■ TASK OBJECTIVE ■
Pull every line containing "оперативной" from the data.

■ DATA SUPPLIED ■
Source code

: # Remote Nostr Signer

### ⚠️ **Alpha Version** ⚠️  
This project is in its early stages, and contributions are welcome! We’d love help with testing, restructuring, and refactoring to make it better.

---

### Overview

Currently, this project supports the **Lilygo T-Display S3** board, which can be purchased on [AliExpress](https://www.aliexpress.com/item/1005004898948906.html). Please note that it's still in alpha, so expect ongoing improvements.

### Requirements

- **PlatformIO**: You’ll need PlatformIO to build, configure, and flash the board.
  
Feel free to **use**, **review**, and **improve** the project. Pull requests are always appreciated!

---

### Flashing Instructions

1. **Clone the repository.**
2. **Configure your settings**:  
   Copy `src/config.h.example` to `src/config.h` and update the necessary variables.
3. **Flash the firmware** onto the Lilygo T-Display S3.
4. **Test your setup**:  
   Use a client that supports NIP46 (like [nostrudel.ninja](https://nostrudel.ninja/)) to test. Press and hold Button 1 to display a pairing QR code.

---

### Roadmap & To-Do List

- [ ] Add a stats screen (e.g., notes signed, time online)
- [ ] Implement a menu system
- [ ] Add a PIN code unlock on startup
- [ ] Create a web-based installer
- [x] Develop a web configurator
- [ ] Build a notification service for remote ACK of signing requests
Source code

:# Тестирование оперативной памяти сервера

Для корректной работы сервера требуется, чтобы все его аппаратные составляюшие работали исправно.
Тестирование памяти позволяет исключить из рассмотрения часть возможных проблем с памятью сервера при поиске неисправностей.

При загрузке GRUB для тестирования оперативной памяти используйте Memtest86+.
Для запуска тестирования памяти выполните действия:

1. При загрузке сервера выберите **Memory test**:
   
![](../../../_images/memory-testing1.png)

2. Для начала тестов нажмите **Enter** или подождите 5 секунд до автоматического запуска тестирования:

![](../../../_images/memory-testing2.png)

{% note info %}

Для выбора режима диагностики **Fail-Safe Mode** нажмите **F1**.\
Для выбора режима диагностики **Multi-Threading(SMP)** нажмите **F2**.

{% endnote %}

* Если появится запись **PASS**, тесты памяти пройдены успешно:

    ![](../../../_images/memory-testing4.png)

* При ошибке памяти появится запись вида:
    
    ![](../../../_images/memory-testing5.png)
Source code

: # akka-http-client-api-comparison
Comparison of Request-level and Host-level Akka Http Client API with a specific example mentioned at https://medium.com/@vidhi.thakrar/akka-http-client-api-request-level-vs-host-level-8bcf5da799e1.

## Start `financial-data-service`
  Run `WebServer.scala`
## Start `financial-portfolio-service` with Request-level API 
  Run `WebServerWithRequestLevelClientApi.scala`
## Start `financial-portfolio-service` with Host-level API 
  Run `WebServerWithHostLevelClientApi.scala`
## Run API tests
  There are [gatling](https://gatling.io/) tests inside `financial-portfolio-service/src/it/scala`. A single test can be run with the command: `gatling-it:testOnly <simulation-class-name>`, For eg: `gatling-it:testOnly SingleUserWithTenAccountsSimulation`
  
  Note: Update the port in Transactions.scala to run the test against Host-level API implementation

■ WRITTEN RESPONSE ■
:# Тестирование оперативной памяти сервера
При загрузке GRUB для тестирования оперативной памяти используйте Memtest86+.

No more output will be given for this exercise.